The Wedge of the San Rafael

The Wedge of the San Rafael
Someone has to live here, in the middle of desert beauty. Might as well be the Kellys.

Wednesday, February 23, 2011

I hate my coat

Spring may or may not be coming, so it's time to recycle a column I wrote when I worked for the Times-Record in Valley City, North Dakota. I've updated it a little, and doubt many of you have read it, unless you live in Valley City. I wrote four years-worth of columns, which probably ought to be published in one collection someday.

It ain't heavy; it's just ugly

I hate my coat. This is problem, because it's only February, and with this winter, it's possible that spring won't arrive for another six months.

I knew this was coming. I hated the same coat by the end of winter last year, but the darned thing refuses to wear out. I can't afford a new one. Even if I could, such wild extravagance would send all my Scots relatives spinning in their narrow, frugal graves.

I bought the thing in December of 2000, because I was heading to Washington, D.C., for research, courtesy of the State Historical Society of North Dakota, and wanted a lighter coat for the warmer weather. I somehow thought denim would be lighter. It wasn't. In Washington, the denim coat didn't allow me to blend in with the natives, all of whom were wearing black in 2000. You'd have thought the District was a Johnny Cash convention with lobbyists. The other project researcher was a professor from North Dakota State University, and he wore his parka. We probably looked like Jean and Jerry Lundegaard from the movie, Fargo. You betcha.

If necessity had required that I wear the coat all year round, I would have worn it out sooner and replaced it. I've thought about leaving my coat somewhere, but it would probably come home like a cat, slinking up the driveway and flopping down on the porch.

Maybe I should name my coat. That simple act might have increased my affection. Years ago, my husband bought a used Buick, green and huge. We had five children at home then. In a pinch, I think we could all have lived in the trunk. Maybe even installed a hot tub.

Jeremy, in high school at the time, started calling that green machine "The Nimitz," after the aircraft carrier. We still remember The Nimitz with fondness, but what do you name a coat? Lester? Kiki?

To my relief (and probably everyone else's, who has to look at it), my coat is starting to wear out. I lost a button, which I haven't replaced yet. The cuffs are starting to fray, and it's getting shiny in the seat.

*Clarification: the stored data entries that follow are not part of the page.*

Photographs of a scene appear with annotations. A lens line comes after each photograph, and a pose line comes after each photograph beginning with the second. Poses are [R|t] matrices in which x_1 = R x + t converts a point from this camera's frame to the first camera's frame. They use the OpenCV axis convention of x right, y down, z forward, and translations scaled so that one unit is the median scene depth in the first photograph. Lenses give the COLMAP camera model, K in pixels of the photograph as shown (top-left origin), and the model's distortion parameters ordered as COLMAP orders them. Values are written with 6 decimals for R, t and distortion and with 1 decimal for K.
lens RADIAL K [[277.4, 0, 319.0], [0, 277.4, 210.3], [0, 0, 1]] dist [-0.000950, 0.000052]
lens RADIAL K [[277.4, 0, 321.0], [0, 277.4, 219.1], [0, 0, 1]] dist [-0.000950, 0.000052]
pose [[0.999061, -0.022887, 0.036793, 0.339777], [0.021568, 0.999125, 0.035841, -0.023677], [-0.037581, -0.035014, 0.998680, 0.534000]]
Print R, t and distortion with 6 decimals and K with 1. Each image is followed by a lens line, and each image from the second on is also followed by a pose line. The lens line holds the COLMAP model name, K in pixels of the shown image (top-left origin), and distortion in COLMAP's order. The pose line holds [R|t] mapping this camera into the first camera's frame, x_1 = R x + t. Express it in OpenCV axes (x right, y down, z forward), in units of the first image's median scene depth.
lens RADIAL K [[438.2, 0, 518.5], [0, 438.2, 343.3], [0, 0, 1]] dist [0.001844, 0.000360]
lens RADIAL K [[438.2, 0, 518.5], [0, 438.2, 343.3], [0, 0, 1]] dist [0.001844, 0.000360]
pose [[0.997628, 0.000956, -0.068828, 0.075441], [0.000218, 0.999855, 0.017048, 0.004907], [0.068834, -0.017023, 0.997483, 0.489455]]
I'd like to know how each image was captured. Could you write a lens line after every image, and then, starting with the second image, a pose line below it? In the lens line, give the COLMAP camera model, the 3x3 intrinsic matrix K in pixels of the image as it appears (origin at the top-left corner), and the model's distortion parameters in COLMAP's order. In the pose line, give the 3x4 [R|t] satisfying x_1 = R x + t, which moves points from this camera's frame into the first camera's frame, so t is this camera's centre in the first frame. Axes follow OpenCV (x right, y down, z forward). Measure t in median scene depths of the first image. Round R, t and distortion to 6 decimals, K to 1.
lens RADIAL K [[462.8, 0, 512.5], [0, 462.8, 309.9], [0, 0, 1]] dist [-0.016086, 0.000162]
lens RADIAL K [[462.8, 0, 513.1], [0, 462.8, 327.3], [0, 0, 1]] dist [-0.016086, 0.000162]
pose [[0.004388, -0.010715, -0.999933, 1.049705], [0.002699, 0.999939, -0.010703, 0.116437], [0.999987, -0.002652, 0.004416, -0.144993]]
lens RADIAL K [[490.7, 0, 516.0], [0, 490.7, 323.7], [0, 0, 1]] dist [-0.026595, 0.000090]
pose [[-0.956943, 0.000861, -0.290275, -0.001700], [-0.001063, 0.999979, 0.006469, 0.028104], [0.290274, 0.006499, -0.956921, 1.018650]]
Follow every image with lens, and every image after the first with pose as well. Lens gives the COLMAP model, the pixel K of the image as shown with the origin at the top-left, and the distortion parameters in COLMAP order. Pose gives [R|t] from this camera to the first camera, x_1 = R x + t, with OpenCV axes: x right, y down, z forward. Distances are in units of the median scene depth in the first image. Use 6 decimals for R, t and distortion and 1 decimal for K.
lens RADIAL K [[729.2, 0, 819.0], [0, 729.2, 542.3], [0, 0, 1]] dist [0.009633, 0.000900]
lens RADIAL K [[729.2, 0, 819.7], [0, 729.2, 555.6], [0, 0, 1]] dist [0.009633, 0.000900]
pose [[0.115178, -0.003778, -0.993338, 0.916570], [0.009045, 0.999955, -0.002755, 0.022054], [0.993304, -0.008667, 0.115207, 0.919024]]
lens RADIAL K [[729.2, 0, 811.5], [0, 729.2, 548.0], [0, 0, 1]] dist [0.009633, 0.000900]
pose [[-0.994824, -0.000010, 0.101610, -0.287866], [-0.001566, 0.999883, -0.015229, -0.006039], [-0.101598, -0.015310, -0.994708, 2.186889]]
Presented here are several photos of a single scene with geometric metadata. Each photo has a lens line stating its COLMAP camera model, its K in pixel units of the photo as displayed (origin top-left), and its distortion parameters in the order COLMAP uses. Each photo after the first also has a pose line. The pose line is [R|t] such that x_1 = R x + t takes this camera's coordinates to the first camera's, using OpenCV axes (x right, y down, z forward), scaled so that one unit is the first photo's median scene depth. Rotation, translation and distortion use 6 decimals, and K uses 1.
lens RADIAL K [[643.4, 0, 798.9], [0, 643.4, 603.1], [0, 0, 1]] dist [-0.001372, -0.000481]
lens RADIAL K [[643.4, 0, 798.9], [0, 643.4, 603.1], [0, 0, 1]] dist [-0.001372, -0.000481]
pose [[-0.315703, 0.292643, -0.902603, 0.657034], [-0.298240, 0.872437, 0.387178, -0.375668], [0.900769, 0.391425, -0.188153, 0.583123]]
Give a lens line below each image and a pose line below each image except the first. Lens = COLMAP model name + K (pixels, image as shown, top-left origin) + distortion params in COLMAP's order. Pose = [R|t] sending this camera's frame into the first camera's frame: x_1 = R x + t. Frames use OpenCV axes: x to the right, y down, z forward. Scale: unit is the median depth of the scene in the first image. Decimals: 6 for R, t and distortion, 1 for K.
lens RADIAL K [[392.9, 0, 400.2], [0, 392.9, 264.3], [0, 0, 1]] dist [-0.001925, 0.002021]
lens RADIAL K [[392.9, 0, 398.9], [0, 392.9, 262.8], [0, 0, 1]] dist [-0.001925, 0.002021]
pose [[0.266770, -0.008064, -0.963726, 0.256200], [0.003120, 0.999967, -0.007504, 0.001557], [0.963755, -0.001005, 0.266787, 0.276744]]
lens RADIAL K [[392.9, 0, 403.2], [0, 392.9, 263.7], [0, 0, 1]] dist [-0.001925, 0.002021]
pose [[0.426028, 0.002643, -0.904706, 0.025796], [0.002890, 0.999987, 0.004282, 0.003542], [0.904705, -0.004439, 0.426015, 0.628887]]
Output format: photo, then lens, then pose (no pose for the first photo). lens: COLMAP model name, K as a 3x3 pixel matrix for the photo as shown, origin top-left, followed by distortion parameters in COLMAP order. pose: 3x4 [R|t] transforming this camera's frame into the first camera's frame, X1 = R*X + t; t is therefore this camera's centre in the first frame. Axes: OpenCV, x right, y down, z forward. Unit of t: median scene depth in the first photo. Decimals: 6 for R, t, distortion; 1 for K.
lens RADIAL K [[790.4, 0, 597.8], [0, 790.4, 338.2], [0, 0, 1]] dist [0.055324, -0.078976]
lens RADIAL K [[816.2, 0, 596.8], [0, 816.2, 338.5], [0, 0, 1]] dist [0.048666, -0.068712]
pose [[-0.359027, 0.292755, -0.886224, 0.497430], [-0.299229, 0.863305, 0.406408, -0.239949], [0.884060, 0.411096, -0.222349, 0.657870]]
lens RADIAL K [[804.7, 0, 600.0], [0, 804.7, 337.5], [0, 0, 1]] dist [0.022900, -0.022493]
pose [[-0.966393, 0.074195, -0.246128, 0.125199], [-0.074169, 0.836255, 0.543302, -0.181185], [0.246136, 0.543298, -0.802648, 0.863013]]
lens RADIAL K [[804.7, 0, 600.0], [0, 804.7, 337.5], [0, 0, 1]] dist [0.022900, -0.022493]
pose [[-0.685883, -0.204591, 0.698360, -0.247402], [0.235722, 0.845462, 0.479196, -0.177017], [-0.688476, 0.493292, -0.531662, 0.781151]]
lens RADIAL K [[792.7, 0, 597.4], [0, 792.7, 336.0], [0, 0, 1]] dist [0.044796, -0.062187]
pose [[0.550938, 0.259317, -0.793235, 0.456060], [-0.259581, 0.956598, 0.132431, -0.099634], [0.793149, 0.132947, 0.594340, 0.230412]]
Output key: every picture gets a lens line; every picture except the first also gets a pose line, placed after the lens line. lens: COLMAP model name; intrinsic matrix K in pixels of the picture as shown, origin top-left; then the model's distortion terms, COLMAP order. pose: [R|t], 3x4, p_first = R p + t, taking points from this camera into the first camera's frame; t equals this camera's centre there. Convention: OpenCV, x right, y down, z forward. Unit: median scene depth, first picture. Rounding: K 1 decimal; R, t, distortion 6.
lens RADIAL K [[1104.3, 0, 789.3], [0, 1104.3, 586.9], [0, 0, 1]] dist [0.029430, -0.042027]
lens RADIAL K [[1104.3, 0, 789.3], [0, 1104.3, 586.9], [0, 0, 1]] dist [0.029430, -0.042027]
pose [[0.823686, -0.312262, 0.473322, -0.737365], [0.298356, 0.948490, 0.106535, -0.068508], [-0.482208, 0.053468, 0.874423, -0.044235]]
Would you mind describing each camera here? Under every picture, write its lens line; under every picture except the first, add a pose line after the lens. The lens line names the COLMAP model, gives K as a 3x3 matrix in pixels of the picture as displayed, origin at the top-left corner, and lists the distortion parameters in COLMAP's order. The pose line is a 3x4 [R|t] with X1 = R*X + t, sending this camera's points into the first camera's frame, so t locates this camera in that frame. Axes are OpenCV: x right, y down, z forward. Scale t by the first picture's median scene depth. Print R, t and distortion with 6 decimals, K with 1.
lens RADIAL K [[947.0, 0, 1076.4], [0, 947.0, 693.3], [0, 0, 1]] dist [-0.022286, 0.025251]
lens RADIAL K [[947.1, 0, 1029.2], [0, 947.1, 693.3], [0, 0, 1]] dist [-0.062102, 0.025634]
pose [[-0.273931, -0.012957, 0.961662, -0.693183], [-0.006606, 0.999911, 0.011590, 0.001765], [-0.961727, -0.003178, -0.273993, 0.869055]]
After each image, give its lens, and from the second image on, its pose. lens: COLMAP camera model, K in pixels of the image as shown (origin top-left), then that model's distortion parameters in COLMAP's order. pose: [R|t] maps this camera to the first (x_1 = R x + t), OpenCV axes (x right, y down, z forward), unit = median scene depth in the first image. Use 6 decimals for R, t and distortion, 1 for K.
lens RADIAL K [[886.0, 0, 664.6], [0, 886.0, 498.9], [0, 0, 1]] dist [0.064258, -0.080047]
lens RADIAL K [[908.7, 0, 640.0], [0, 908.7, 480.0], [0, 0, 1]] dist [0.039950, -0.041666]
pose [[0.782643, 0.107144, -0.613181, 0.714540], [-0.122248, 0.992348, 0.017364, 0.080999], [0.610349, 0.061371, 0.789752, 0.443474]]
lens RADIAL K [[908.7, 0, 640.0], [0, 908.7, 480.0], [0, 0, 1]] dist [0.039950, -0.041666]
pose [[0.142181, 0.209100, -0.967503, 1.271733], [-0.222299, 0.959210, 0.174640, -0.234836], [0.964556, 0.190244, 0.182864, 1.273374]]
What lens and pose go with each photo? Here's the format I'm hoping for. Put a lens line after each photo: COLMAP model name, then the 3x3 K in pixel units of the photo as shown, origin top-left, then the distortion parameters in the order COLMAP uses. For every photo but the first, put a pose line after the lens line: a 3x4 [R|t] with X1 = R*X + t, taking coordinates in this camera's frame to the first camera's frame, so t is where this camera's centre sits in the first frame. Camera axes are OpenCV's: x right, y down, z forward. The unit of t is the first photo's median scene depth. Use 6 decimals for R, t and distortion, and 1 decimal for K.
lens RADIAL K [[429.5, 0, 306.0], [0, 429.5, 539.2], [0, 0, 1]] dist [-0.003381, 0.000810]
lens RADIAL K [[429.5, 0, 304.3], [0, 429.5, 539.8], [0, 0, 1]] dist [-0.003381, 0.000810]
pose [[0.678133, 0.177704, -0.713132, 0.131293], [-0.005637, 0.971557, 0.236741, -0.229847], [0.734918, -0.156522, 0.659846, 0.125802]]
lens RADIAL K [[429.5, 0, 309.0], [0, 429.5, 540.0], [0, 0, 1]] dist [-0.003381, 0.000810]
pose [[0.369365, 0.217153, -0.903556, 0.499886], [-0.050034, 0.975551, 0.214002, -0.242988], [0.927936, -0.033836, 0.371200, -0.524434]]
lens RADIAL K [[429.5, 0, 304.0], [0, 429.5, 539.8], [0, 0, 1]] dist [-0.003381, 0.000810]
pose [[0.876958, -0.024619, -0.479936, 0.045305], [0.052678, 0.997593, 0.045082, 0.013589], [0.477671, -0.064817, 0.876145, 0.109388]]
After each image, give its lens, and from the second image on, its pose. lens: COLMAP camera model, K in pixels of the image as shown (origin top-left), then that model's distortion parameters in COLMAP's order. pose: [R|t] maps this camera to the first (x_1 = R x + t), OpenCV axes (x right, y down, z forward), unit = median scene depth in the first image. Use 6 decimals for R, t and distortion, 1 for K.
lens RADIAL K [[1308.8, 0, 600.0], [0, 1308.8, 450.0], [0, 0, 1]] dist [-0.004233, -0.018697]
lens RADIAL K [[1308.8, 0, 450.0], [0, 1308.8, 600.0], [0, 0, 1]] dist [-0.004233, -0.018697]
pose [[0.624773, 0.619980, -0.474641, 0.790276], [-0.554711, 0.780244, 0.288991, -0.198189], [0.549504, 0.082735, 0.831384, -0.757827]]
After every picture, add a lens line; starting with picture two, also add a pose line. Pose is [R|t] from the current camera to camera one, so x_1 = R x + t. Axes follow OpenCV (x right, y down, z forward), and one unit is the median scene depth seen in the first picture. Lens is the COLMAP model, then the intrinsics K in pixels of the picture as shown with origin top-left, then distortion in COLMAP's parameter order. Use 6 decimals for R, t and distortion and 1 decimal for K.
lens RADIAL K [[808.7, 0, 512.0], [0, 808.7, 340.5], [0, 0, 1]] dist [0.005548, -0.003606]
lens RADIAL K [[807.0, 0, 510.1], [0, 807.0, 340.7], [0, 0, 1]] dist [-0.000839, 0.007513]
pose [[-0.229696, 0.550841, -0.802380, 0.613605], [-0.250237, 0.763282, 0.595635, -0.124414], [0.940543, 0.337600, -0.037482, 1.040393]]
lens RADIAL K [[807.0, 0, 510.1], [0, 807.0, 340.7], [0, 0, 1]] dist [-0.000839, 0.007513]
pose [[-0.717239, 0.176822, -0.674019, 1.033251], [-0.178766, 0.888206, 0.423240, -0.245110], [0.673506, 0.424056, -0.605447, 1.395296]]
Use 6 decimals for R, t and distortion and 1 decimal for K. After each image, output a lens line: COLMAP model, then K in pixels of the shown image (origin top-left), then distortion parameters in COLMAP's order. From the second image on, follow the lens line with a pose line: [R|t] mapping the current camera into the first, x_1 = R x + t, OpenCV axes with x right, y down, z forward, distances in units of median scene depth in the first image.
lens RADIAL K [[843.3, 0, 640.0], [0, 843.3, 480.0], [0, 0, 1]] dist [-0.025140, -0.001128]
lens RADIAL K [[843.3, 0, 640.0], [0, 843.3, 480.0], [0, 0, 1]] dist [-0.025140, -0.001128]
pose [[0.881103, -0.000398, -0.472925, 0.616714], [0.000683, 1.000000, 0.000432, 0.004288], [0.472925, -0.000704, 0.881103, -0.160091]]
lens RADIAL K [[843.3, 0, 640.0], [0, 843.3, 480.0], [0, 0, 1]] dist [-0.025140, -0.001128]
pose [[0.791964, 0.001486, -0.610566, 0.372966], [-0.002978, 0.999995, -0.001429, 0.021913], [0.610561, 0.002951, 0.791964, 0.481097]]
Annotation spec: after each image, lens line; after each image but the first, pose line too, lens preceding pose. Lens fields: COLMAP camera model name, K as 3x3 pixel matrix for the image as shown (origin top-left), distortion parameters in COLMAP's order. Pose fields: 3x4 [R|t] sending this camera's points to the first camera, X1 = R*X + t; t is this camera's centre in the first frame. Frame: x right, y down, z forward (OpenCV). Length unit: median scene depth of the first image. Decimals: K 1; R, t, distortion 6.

Still, there might be months and months to go until spring. Maybe I'll start a support group. Surely I'm not the only woman in the greater metropolitan Price/Wellington area who hates her coat. I'd offer to trade my dog of a coat to someone, but I'm too nice even to suggest that.

Something has to happen between now and summer, though, because I'm really starting to envy the German army of World War II. No irate, knee-jerk letters, please; hear me out. I know the Nazis were dirtbags. We historians - unless we work for Fox News - tend to look for the Big Picture. The Wehrmacht - the German army - was a bit different from the Nazis. The army had some remarkable commanders; the Nazis, not so much.

So here comes my guiltiest secret of all: I've long been an admirer of those sexy, ankle-length overcoats that German army officers wore. No army looked better than the German Army in wintertime, with those overcoats and shiny boots. It was Wehrmacht haute couture: warm coats, well-cut coats, grey double-breasted, kick ass coats with shiny buttons.

A few years ago, I taught a university course in modern European history. We spent some class time watching World War II newsreels, and I did a lot of reading. I invariably ended up at Stalingrad, a frightful slugfest on the Volga River that may have been the turning point of the war in Europe. Other historians point to the tank battle the following summer at Kursk, but it all is intertwined.

Of his namesake city, Stalin declared the Germans would not move beyond it. On the other side, Hitler said the German Army would never retreat. Between August 1942 and February 1943, two huge armies struggled by that bend in the Volga River, literally fighting room to room in the massive factories. (For a look at this, watch the 2001 movie, Enemy at the Gates, or the even better 1993 German film, Stalingrad.) The Soviets and citizens of Stalingrad gave new meaning to the word stubborn.

When it ended, the Wehrmacht's entire Sixth Army, bled white and starving, surrendered to victorious Soviets, who marched the 91,000 survivors to prison camp. Years passed. Fewer than 5,000 of those Germans ever returned to their homeland.

There is a terrible newsreel of a German POW walking by himself to internment and probable death. His beautiful grey overcoat is in shreds and he is wearing boxes on his bare feet because he has no fancy boots.

Suddenly, that coat I hate so well doesn't look too bad.


1 comment:

  1. Have you read Susan Sontag's essay "Fascinating Fascism?" I found a copy online here: http://www.history.ucsb.edu/faculty/marcuse/classes/33d/33dTexts/SontagFascinFascism75.htm . The last part of the essay, about 4/5 of the way down the page, deals with the Nazi military deadly/beautiful aesthetic and the reception of Nazi garments as "sexy." It goes a bit off into S&M subcultures etc. but I think there's an interesting idea at the core there.